**Exercise**
Please copy out every line of the data word for word.

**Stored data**
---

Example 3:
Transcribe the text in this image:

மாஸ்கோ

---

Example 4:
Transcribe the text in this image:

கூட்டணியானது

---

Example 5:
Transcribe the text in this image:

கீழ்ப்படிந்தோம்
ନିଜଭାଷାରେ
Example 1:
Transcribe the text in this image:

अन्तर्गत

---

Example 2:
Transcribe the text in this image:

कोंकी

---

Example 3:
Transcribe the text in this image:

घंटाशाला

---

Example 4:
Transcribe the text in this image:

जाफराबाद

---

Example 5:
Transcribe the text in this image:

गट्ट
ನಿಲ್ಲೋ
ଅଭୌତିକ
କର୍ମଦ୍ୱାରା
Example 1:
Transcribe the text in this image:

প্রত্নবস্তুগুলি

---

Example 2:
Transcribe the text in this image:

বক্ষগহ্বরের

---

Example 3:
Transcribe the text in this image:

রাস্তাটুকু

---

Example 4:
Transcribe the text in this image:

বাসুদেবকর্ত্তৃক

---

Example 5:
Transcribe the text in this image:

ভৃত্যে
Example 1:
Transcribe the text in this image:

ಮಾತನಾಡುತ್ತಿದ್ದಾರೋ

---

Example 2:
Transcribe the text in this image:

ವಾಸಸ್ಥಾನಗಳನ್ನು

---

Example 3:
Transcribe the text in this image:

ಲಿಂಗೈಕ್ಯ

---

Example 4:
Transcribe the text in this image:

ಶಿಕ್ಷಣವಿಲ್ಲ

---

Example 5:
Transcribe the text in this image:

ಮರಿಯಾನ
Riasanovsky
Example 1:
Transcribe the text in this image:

**Result of the exercise**
---

Example 3:
Transcribe the text in this image:

மாஸ்கோ

---

Example 4:
Transcribe the text in this image:

கூட்டணியானது

---

Example 5:
Transcribe the text in this image:

கீழ்ப்படிந்தோம்
ନିଜଭାଷାରେ
Example 1:
Transcribe the text in this image:

अन्तर्गत

---

Example 2:
Transcribe the text in this image:

कोंकी

---

Example 3:
Transcribe the text in this image:

घंटाशाला

---

Example 4:
Transcribe the text in this image:

जाफराबाद

---

Example 5:
Transcribe the text in this image:

गट्ट
ನಿಲ್ಲೋ
ଅଭୌତିକ
କର୍ମଦ୍ୱାରା
Example 1:
Transcribe the text in this image:

প্রত্নবস্তুগুলি

---

Example 2:
Transcribe the text in this image:

বক্ষগহ্বরের

---

Example 3:
Transcribe the text in this image:

রাস্তাটুকু

---

Example 4:
Transcribe the text in this image:

বাসুদেবকর্ত্তৃক

---

Example 5:
Transcribe the text in this image:

ভৃত্যে
Example 1:
Transcribe the text in this image:

ಮಾತನಾಡುತ್ತಿದ್ದಾರೋ

---

Example 2:
Transcribe the text in this image:

ವಾಸಸ್ಥಾನಗಳನ್ನು

---

Example 3:
Transcribe the text in this image:

ಲಿಂಗೈಕ್ಯ

---

Example 4:
Transcribe the text in this image:

ಶಿಕ್ಷಣವಿಲ್ಲ

---

Example 5:
Transcribe the text in this image:

ಮರಿಯಾನ
Riasanovsky
Example 1:
Transcribe the text in this image:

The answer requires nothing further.